Given that a sense of catastrophe has pervaded so many of Michael Haneke's films, it's perhaps apt that the Austrian auteur should turn to the aftermath of an unspecified tragedy in Time Of The Wolf.
"TRADITIONAL CIVILISATION HAS COLLAPSED"
The film's title is drawn from an ancient Germanic poem, describing the time before the end of the world. Yet in making his fable about a nameless Western society where traditional 'civilisation' has collapsed, Haneke steers clear of traditional disaster movies, and their pyrotechnic spectacles.
He chooses to focus on a traumatised mother Anne (Isabelle Huppert) and her two young children (Lucas Biscombe and Anaïs Demoustier), and their efforts to survive in a countryside devoid of electricity and running water.
Trudging through deserted villages, they eventually find themselves at a railway depot, where a group of survivors are organised under the leadership of Koslowski (Olivier Gourmet), whom some believe is one of the 36 'just men of prophecy'.
Filmed in widescreen with Haneke's typically precise compositions, Time Of The Wolf uses darkness to heighten the sense of ominousness.
One of the most compelling scenes involves Anne's young boy, Benny, disappearing from a barn at night, and her and her daughter Eva's frantic search in the blackness, which triggers a blazing fire.
"FAILS TO BUILD ON ITS INITIAL PROMISE"
However, the film fails to build on its initial promise, and offers little in the way of dramatic variation. The director has assembled a fascinating cast (as well as Huppert and Gourmet, there's Béatrice Dalle and Patrice Chéreau). But they're not used in any especially involving ways.

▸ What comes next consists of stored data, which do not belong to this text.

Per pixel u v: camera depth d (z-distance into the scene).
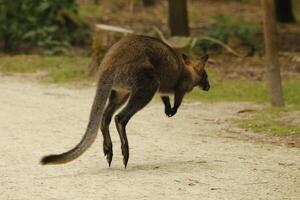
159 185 15.66
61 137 20.56
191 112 24.88
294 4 57.97
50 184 15.66
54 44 35.59
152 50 17.31
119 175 16.47
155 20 46.97
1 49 36.66
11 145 19.41
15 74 31.91
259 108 25.33
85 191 15.12
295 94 27.22
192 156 18.55
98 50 30.41
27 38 36.12
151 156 18.48
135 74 16.75
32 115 23.72
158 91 17.98
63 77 30.78
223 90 28.23
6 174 16.47
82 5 50.97
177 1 36.47
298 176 16.70
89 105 25.66
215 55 34.28
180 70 18.31
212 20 47.38
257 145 20.06
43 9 35.84
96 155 18.55
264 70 31.64
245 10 53.38
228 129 22.23
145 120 23.39
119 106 17.50
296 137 21.06
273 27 25.06
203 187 15.60
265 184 15.97
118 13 49.41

And the matter-of-fact vision of life in such adversity feels predictable: humans resort to xenophobic, tribal behaviour and extremist religious beliefs, the laws of survival ensure that dominant male figures take control, and women become marginalised and forced to trade in sexual favours.
By Haneke's high standards, then, it's a minor disappointment, ultimately feeling more evasive than ambiguous.